Pretty regularly, people complain that I’m being pedantic and stubborn about security. They argue that their home-grown filters and regular expression checks are more than sufficient for sanitizing and validating data. Invariably I tell them “WordPress has a function for that. Please use it. Don’t create your own.”
Most of the time, this gets a grumbling acquiescence. On the rare occasions it doesn’t I get a pretentious email telling me the developer has been working in tech and computers for 10 to 14 years (10 is most common) and they’ve released code before and they know what they’re talking about.
You know what? You do. Most of the time the code you people come up with looks fine. But after 14 years working for a bank and around 7 of doing WordPress plugin reviews and nearly 5 of working for a web host, I’ve got a different point of view than you do. I have a mountain of experience that is hard to match. This doesn’t mean I’m the smartest person down the pike, don’t get me wrong. But I’ve seen a lot. I’m like that Farmer’s guy.
We know a lot because we’ve seen a lot
With all the things I’ve seen, I’ve developed a very different set of criteria for security beyond just “Is it secure?”
I know the following:
- Someone is always going to be smarter than I am.

********

# To do
Translate this sentence from the post about WordPress security into Spanish: "I have a mountain of experience that is hard to match." The lines that come next are not needed.

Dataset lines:
********

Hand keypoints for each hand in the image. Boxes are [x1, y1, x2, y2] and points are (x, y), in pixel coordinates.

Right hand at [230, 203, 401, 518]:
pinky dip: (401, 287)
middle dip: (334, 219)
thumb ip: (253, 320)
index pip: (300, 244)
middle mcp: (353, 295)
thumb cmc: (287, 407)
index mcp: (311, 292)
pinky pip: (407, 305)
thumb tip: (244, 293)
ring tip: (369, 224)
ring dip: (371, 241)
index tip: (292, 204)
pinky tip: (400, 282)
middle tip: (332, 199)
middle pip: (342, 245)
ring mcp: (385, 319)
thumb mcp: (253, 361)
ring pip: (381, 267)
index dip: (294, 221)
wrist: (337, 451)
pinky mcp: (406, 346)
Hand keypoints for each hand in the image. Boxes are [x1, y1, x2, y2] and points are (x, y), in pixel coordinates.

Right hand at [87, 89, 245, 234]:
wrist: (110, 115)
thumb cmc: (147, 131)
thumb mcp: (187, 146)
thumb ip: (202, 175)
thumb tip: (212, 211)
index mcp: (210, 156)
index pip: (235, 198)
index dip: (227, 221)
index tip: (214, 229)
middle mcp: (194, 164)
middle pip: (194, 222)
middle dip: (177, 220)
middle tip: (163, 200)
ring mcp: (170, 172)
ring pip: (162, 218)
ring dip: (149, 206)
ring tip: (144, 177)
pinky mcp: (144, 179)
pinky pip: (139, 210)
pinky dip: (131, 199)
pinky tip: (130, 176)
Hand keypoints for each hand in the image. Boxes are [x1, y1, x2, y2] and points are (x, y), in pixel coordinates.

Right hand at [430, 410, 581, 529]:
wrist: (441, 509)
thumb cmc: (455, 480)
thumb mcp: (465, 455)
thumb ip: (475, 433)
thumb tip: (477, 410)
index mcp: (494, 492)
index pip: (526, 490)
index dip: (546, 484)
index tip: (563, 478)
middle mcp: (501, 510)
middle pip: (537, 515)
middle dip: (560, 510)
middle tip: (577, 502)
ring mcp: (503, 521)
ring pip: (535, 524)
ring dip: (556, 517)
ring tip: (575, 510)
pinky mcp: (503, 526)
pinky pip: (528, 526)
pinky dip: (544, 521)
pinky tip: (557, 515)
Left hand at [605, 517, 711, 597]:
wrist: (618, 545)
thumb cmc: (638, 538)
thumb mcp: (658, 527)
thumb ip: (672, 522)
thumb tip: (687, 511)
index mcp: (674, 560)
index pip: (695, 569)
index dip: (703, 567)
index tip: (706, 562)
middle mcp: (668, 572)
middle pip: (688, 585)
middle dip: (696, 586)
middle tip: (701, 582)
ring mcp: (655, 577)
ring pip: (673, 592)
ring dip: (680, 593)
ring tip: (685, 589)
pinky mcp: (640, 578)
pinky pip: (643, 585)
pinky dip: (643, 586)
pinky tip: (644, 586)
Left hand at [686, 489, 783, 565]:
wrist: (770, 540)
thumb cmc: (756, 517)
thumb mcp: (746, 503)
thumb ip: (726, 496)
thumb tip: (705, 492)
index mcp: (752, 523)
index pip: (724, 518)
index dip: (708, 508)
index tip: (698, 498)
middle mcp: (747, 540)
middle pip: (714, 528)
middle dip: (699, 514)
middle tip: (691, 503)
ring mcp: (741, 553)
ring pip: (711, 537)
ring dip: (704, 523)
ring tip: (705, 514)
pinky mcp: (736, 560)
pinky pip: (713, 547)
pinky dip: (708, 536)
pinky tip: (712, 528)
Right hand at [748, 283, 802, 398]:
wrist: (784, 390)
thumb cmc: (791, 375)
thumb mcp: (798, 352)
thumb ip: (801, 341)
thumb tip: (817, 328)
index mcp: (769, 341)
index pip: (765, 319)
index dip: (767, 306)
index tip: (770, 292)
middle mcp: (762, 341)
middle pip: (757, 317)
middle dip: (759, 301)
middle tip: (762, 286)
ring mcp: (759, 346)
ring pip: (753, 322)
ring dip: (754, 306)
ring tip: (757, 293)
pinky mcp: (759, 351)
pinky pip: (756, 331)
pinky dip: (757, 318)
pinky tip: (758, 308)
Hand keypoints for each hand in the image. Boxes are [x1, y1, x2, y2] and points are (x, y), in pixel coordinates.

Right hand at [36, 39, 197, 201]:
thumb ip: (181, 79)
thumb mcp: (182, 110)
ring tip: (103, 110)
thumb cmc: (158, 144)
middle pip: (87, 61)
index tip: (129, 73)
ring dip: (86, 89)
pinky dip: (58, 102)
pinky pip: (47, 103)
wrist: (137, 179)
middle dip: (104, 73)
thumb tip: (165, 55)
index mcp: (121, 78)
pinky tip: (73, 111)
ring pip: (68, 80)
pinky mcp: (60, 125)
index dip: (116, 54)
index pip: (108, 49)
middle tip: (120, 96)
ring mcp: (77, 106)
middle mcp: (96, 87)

********

# Answer to this problem
Tengo una montaña de experiencia que es difícil de igualar.